> **Work to complete**
Rewrite the entries starting at the line that contains "scientific name: Cyperus alternifolius" and ending after the line that contains "family: Solanaceae". Replace "phylum" with "division" and keep everything else the same.
— BEGIN Working data —
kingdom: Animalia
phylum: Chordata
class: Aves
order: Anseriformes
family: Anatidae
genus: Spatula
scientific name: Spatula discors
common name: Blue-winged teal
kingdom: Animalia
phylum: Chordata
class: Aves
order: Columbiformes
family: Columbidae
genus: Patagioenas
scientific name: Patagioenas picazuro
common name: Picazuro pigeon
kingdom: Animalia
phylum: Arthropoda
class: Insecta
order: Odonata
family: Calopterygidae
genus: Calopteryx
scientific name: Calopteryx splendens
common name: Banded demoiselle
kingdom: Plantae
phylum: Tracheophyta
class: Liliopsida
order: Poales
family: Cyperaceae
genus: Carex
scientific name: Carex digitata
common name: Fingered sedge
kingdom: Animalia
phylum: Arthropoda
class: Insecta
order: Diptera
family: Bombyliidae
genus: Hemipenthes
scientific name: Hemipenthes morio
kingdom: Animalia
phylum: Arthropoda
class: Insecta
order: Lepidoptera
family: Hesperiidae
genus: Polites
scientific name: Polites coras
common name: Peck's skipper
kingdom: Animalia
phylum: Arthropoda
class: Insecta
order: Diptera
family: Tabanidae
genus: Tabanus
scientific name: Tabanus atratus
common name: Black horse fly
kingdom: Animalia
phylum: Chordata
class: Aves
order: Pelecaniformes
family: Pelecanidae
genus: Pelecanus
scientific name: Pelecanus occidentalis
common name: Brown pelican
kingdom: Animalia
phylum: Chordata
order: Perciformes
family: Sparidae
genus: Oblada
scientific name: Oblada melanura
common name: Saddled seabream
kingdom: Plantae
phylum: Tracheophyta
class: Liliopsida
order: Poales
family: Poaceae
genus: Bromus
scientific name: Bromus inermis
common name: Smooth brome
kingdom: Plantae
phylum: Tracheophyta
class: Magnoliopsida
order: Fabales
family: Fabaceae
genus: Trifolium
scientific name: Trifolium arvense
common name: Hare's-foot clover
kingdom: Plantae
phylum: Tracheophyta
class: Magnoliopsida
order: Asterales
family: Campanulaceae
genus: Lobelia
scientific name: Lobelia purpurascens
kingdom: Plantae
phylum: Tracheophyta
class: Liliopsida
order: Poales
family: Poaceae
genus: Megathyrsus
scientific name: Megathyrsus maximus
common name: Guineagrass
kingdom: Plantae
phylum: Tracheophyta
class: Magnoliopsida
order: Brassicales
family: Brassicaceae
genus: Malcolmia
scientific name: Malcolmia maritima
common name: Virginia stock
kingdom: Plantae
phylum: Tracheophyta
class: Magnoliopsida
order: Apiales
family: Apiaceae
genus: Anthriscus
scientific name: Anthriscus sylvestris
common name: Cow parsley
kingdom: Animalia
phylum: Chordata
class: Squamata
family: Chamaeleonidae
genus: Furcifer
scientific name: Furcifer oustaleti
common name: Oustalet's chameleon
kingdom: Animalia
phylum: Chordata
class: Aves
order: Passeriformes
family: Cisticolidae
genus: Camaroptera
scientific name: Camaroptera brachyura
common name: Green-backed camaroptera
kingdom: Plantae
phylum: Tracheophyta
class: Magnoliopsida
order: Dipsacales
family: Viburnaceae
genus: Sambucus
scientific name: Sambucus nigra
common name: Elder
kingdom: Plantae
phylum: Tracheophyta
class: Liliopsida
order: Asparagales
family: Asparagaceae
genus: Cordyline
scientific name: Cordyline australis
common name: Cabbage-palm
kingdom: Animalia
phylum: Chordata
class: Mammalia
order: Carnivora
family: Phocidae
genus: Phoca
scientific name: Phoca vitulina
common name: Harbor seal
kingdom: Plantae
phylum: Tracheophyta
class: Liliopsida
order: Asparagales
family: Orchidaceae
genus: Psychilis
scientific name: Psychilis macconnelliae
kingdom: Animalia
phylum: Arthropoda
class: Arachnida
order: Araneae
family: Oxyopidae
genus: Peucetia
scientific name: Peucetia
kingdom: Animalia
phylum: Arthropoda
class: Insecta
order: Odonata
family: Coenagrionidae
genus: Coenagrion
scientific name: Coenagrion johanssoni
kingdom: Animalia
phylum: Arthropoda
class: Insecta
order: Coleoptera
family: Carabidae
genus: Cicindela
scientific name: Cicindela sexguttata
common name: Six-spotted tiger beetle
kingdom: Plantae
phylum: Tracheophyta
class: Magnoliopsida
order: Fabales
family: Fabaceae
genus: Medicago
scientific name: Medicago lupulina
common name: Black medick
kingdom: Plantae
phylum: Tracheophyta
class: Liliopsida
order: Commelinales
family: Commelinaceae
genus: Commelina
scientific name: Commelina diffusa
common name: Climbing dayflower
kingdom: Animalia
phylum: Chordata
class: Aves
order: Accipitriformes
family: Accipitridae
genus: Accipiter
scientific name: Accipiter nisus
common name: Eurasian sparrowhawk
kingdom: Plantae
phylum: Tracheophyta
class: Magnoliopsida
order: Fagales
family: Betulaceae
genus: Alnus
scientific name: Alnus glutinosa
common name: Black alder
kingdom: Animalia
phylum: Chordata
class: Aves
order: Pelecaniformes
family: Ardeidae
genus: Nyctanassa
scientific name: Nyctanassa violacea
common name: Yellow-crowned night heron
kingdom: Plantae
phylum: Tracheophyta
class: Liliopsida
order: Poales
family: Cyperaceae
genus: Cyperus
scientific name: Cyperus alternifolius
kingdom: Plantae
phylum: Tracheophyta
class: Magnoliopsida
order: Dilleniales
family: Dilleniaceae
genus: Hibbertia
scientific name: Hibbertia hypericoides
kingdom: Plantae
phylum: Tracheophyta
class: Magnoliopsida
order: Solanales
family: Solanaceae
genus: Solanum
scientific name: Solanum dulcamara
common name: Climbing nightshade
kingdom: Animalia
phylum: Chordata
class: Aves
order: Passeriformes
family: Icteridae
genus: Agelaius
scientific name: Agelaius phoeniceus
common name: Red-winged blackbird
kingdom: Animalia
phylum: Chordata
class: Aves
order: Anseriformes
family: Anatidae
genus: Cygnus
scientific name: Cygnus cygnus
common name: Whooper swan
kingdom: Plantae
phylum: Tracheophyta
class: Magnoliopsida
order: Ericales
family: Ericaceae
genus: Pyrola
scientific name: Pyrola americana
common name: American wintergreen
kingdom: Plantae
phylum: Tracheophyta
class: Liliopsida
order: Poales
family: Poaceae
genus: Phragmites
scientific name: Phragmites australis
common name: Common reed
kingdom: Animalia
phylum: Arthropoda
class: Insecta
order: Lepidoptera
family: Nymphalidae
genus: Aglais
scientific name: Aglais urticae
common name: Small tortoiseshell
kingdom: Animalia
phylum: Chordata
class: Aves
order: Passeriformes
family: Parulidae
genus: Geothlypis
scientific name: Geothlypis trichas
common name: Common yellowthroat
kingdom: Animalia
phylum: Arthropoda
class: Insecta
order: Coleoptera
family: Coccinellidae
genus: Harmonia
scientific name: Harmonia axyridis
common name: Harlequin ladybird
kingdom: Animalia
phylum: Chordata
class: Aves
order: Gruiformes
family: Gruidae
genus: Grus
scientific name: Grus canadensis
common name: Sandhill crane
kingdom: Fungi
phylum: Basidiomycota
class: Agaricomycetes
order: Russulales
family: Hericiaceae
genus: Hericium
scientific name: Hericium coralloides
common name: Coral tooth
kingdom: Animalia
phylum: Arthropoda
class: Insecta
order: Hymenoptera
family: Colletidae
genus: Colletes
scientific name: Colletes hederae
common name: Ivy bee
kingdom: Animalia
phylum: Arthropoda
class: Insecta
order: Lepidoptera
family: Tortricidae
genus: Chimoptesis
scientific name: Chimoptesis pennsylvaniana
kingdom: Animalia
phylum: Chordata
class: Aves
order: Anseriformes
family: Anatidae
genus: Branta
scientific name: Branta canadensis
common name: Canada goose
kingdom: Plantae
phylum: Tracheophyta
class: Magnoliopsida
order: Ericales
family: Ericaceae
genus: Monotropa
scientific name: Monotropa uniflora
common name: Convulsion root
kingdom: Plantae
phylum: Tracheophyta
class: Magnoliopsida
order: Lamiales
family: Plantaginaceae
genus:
— END Working data —
> **Solution to the exercise**
scientific name: Cyperus alternifolius
kingdom: Plantae
division: Tracheophyta
class: Magnoliopsida
order: Dilleniales
family: Dilleniaceae
genus: Hibbertia
scientific name: Hibbertia hypericoides
kingdom: Plantae
division: Tracheophyta
class: Magnoliopsida
order: Solanales
family: Solanaceae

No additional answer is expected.